THE RECORDS: Begin

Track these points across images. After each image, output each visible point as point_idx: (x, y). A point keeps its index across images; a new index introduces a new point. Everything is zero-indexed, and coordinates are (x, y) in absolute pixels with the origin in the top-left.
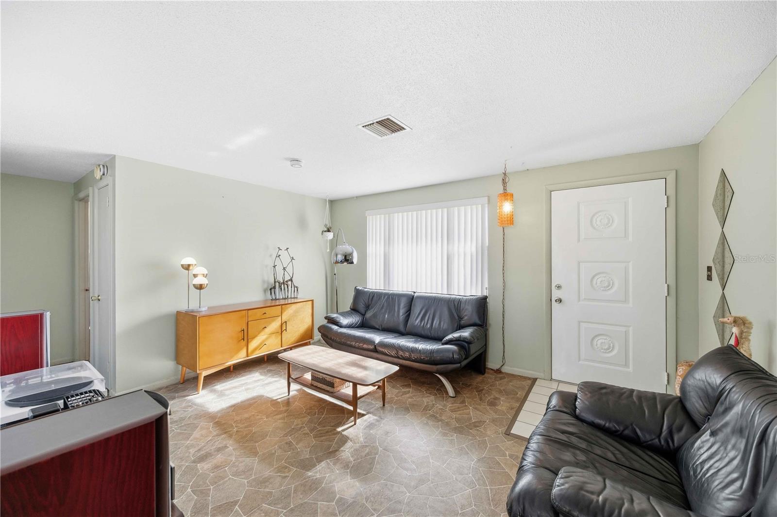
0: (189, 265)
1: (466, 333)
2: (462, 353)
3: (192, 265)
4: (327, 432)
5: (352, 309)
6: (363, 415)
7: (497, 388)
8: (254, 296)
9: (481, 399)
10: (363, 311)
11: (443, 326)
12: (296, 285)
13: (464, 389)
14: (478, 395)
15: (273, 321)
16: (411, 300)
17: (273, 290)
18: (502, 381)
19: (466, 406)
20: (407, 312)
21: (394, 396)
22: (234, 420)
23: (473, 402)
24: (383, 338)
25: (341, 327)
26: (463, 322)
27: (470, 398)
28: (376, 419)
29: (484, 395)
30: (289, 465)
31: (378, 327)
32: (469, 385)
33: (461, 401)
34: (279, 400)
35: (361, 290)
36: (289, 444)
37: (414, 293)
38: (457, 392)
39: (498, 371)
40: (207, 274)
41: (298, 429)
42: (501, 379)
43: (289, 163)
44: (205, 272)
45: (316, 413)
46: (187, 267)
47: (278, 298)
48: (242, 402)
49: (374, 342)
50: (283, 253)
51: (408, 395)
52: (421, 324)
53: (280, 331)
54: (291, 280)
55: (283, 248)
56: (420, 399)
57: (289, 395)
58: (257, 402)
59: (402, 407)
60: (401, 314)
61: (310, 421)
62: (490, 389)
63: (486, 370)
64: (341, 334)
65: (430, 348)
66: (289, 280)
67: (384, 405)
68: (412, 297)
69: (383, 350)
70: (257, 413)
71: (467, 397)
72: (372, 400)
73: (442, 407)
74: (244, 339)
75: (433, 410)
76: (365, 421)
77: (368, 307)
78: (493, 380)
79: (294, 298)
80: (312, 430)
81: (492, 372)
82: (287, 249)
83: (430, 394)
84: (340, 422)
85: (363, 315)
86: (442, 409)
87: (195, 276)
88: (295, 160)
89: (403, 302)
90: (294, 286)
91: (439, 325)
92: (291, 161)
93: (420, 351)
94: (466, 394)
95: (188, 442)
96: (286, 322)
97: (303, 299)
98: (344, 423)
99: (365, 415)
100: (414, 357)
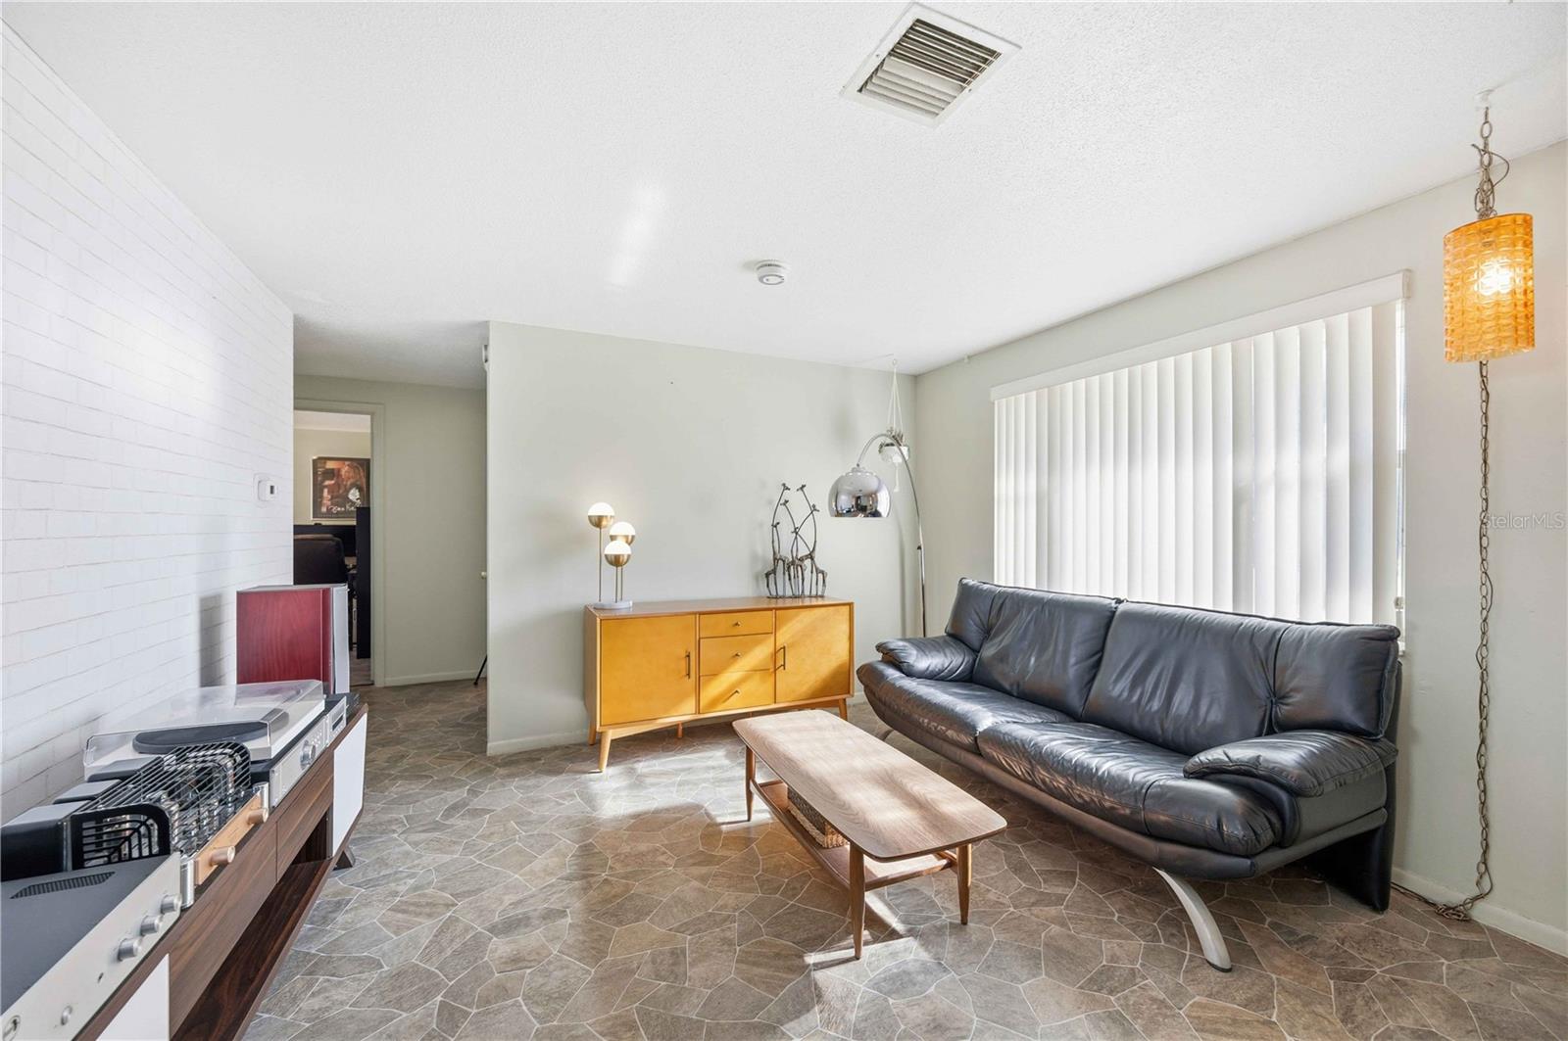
0: (600, 518)
1: (1286, 754)
2: (1260, 822)
3: (606, 517)
4: (778, 955)
5: (949, 635)
6: (893, 935)
7: (1444, 991)
8: (736, 585)
9: (1347, 1016)
10: (975, 642)
11: (1208, 712)
12: (821, 568)
13: (1278, 948)
14: (1339, 992)
15: (757, 643)
16: (1106, 620)
17: (772, 577)
18: (1475, 962)
19: (1269, 1023)
20: (1094, 655)
21: (1006, 900)
22: (617, 849)
23: (1306, 1019)
24: (1003, 719)
25: (910, 673)
26: (1283, 711)
27: (1297, 994)
28: (924, 963)
29: (1369, 1001)
30: (641, 1021)
31: (1007, 686)
32: (1303, 939)
33: (1250, 994)
34: (724, 827)
35: (972, 587)
36: (677, 955)
37: (1119, 601)
38: (1240, 953)
39: (1457, 915)
40: (633, 537)
41: (718, 918)
42: (1466, 951)
43: (755, 276)
44: (631, 531)
45: (779, 888)
46: (598, 522)
47: (781, 593)
48: (657, 812)
49: (974, 728)
50: (793, 496)
51: (1053, 911)
52: (1130, 696)
53: (771, 666)
54: (811, 556)
55: (794, 486)
56: (1090, 936)
57: (749, 820)
58: (681, 818)
59: (1019, 947)
60: (1072, 660)
61: (755, 908)
62: (1404, 984)
63: (1392, 893)
64: (902, 691)
65: (1139, 778)
66: (807, 557)
67: (964, 922)
68: (1108, 614)
69: (995, 754)
70: (665, 846)
71: (1284, 989)
72: (937, 893)
73: (1162, 996)
74: (689, 674)
75: (1126, 998)
76: (894, 955)
77: (988, 632)
78: (1424, 947)
79: (816, 596)
80: (744, 936)
81: (1420, 908)
82: (803, 486)
83: (1134, 927)
84: (820, 936)
85: (976, 651)
86: (1163, 1002)
87: (613, 538)
88: (766, 265)
89: (1084, 626)
90: (817, 569)
91: (1192, 707)
92: (758, 269)
93: (1101, 780)
94: (1279, 969)
95: (516, 876)
96: (784, 648)
97: (835, 599)
98: (830, 944)
99: (901, 937)
100: (1080, 796)
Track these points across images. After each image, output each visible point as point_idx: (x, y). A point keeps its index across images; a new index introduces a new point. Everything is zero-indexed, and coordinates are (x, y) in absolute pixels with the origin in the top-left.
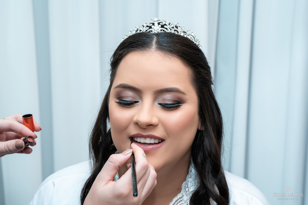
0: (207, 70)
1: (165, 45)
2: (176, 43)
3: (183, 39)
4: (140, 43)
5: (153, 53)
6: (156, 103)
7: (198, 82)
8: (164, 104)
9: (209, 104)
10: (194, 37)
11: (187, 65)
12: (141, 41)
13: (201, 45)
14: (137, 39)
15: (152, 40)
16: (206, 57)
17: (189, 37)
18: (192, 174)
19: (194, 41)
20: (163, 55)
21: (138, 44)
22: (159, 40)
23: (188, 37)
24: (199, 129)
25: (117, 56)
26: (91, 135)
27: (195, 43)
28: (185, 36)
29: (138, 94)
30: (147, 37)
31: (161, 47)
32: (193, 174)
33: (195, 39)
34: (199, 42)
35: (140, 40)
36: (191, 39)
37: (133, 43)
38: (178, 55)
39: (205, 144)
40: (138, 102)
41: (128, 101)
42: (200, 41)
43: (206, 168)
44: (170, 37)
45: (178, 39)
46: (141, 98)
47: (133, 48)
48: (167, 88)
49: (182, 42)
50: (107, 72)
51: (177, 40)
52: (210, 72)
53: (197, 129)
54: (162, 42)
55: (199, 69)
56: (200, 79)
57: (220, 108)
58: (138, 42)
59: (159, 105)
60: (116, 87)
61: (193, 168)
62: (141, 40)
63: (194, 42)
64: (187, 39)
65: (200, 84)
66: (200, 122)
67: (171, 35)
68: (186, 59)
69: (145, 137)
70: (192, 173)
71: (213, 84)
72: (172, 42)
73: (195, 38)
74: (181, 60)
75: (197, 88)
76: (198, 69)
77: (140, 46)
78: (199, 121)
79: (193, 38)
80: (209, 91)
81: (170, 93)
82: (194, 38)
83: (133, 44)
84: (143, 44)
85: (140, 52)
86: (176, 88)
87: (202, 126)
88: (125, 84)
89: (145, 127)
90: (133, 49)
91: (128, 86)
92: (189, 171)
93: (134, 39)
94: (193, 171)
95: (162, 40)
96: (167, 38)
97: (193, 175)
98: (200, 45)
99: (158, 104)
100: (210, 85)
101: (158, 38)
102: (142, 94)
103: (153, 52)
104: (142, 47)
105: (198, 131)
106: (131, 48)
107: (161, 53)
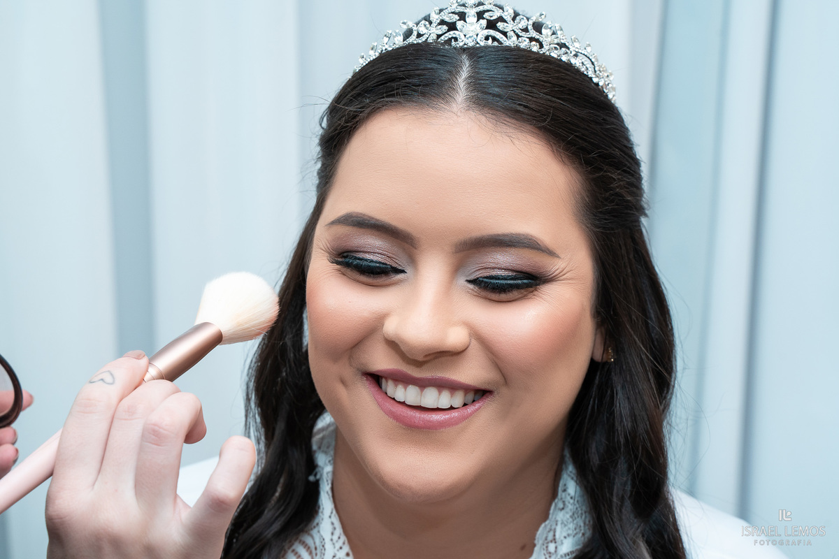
0: (629, 173)
1: (497, 90)
2: (534, 85)
3: (558, 72)
4: (415, 81)
5: (455, 117)
6: (461, 281)
7: (601, 212)
8: (487, 277)
9: (631, 282)
10: (593, 60)
11: (566, 160)
12: (419, 75)
13: (614, 86)
14: (408, 65)
15: (454, 71)
16: (627, 129)
17: (576, 62)
18: (569, 498)
19: (591, 74)
20: (490, 125)
21: (409, 83)
22: (478, 73)
23: (573, 61)
24: (598, 357)
25: (339, 120)
26: (252, 361)
27: (595, 80)
28: (564, 58)
29: (405, 249)
30: (438, 62)
31: (483, 98)
32: (571, 498)
33: (597, 69)
34: (608, 76)
35: (418, 72)
36: (583, 69)
37: (393, 80)
38: (540, 128)
39: (617, 409)
40: (403, 271)
41: (372, 261)
42: (611, 74)
43: (615, 487)
44: (514, 64)
45: (540, 72)
46: (413, 261)
47: (393, 96)
48: (499, 235)
49: (555, 81)
50: (308, 162)
51: (537, 75)
52: (639, 179)
53: (589, 360)
54: (487, 82)
55: (605, 171)
56: (607, 205)
57: (665, 292)
58: (409, 77)
59: (471, 286)
60: (334, 223)
61: (572, 479)
62: (421, 70)
63: (591, 78)
64: (569, 66)
65: (606, 219)
66: (599, 336)
67: (518, 57)
68: (563, 141)
69: (422, 384)
70: (569, 494)
71: (646, 215)
72: (520, 80)
73: (595, 63)
74: (548, 142)
75: (595, 233)
76: (601, 170)
77: (414, 91)
78: (596, 334)
79: (589, 65)
80: (633, 240)
81: (506, 252)
82: (593, 63)
83: (394, 85)
84: (427, 85)
85: (414, 112)
86: (528, 235)
87: (605, 350)
88: (364, 215)
89: (421, 358)
90: (391, 99)
91: (372, 222)
92: (560, 489)
93: (399, 67)
94: (571, 487)
95: (487, 72)
96: (507, 67)
97: (572, 501)
98: (610, 85)
99: (466, 283)
100: (638, 222)
101: (474, 67)
102: (416, 249)
103: (459, 114)
104: (423, 94)
105: (594, 367)
106: (387, 96)
107: (483, 119)
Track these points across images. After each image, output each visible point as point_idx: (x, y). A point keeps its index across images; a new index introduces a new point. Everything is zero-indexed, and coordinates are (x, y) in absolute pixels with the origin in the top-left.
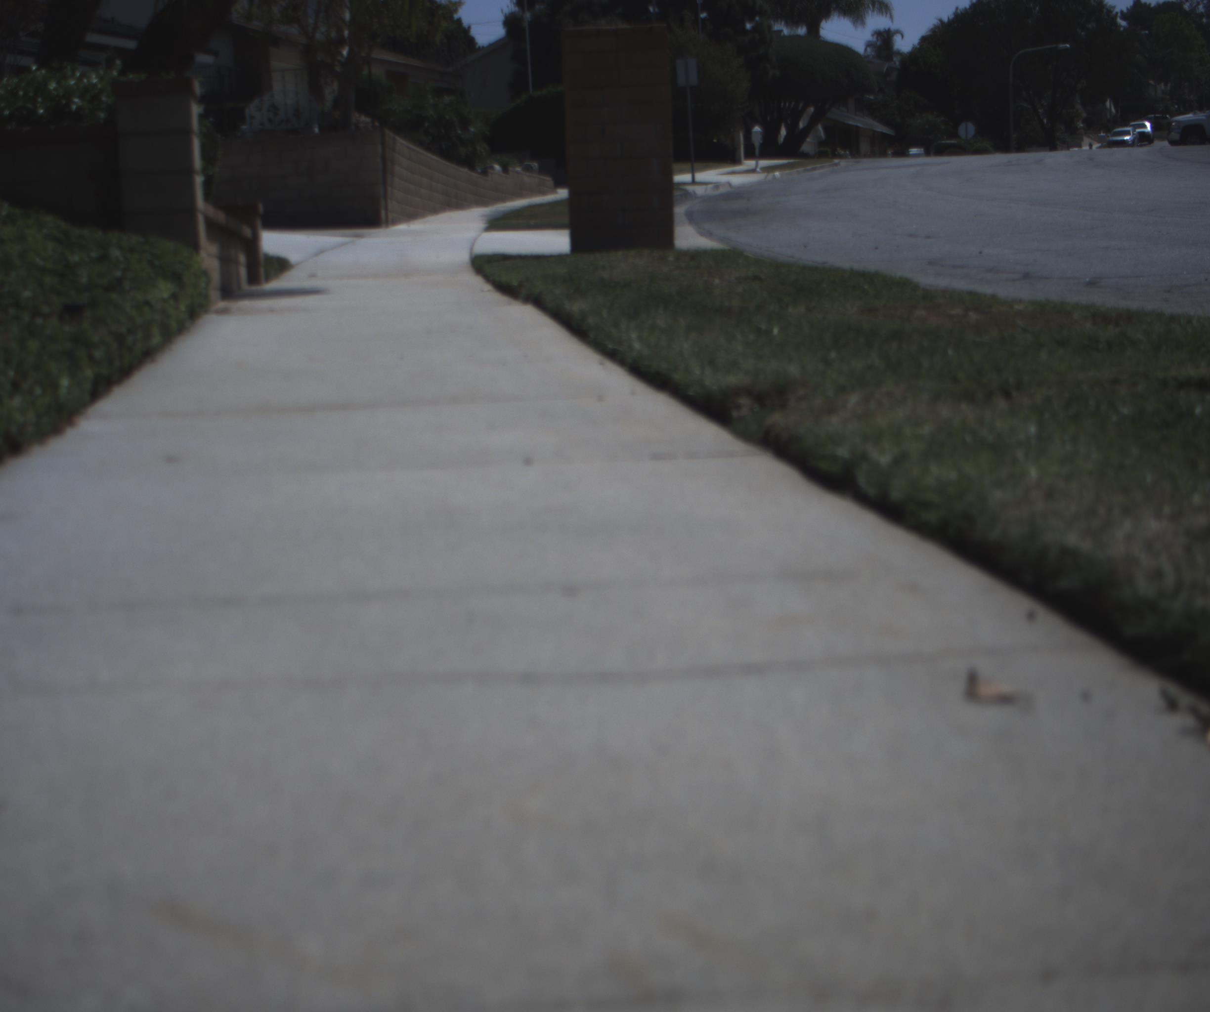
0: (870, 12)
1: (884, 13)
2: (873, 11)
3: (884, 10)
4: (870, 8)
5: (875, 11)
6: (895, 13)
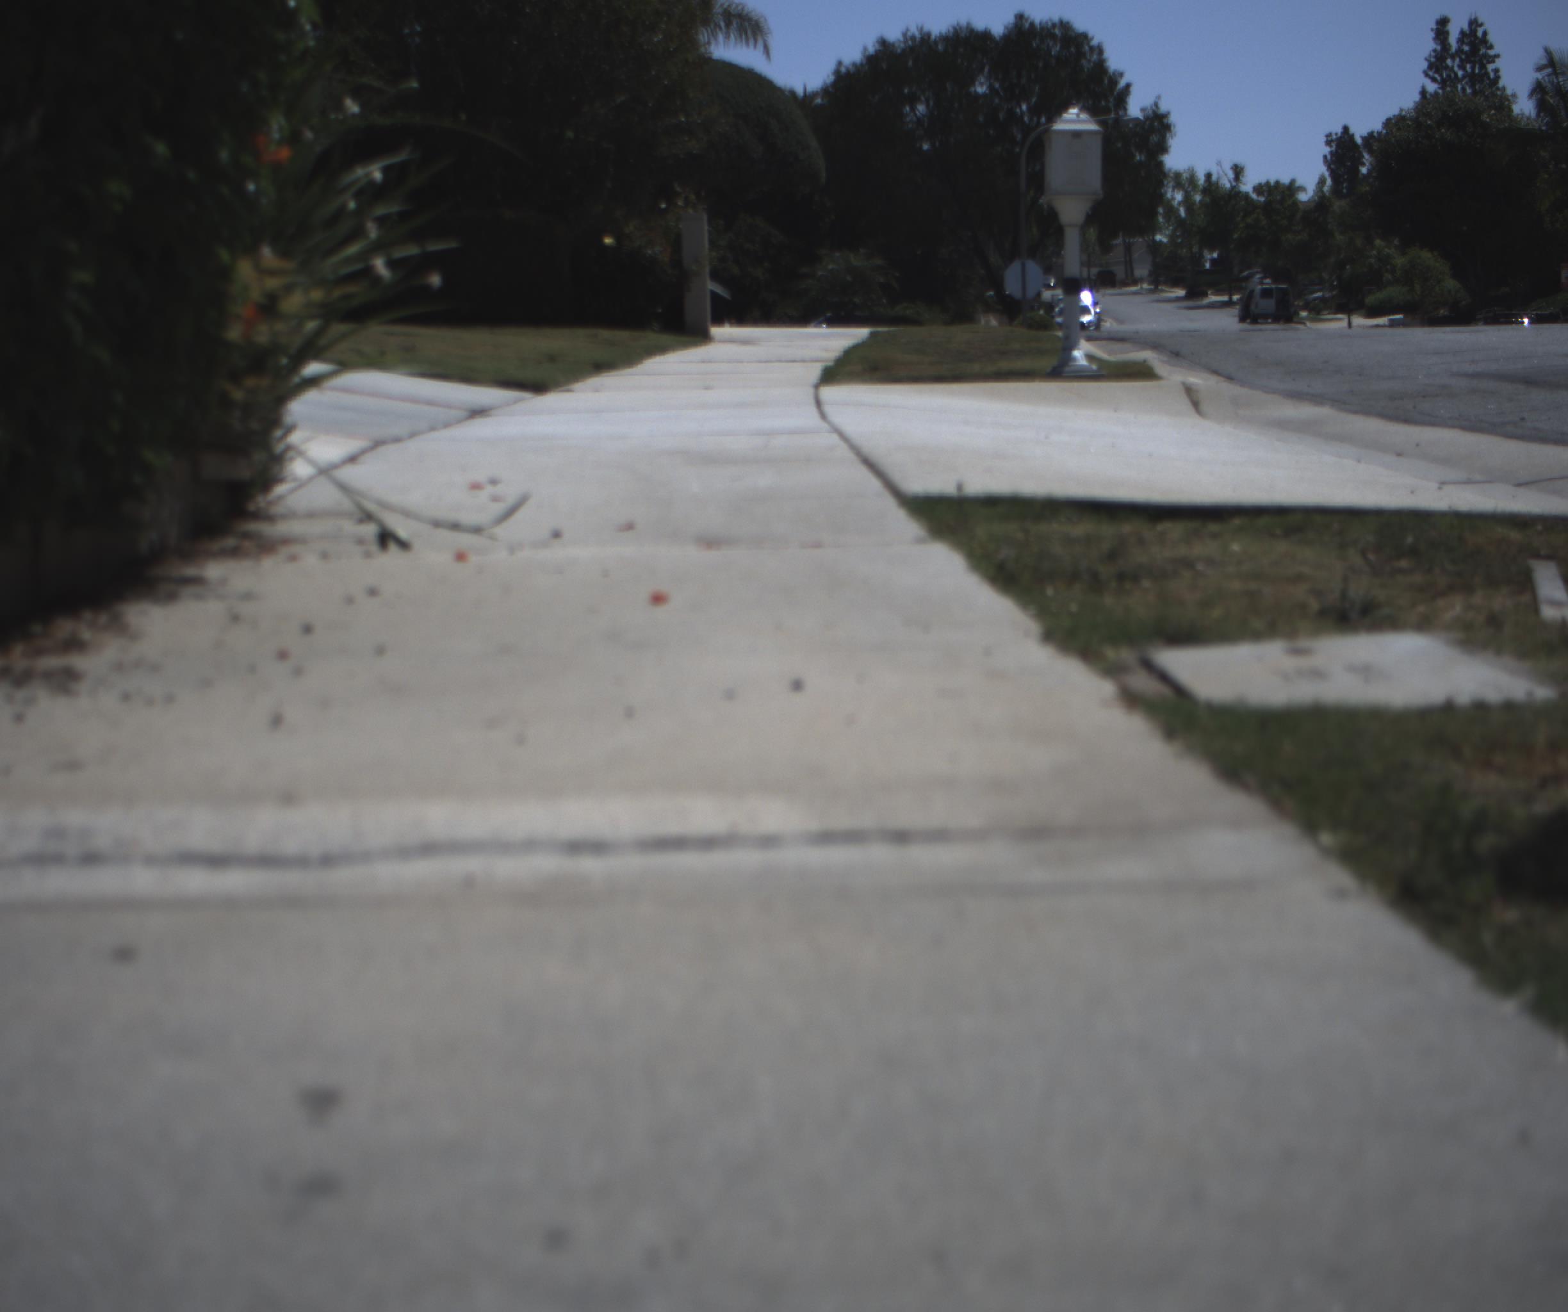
0: (721, 37)
1: (752, 42)
2: (727, 36)
3: (749, 33)
4: (720, 28)
5: (732, 36)
6: (773, 42)
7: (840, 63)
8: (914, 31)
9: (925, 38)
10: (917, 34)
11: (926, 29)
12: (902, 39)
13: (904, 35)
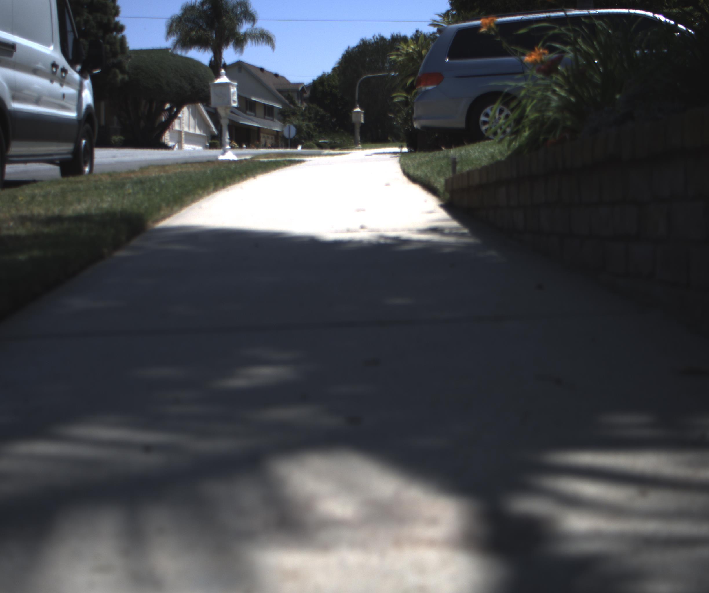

THE RECORDS: End

▶ PROMPT: Within the material above, the line with "44: (170, 37)" opens the range and the line with "82: (194, 38)" closes it; reproduce that range word for word.

▶ RESPONSE:
44: (170, 37)
45: (178, 39)
46: (141, 98)
47: (133, 48)
48: (167, 88)
49: (182, 42)
50: (107, 72)
51: (177, 40)
52: (210, 72)
53: (197, 129)
54: (162, 42)
55: (199, 69)
56: (200, 79)
57: (220, 108)
58: (138, 42)
59: (159, 105)
60: (116, 87)
61: (193, 168)
62: (141, 40)
63: (194, 42)
64: (187, 39)
65: (200, 84)
66: (200, 122)
67: (171, 35)
68: (186, 59)
69: (145, 137)
70: (192, 173)
71: (213, 84)
72: (172, 42)
73: (195, 38)
74: (181, 60)
75: (197, 88)
76: (198, 69)
77: (140, 46)
78: (199, 121)
79: (193, 38)
80: (209, 91)
81: (170, 93)
82: (194, 38)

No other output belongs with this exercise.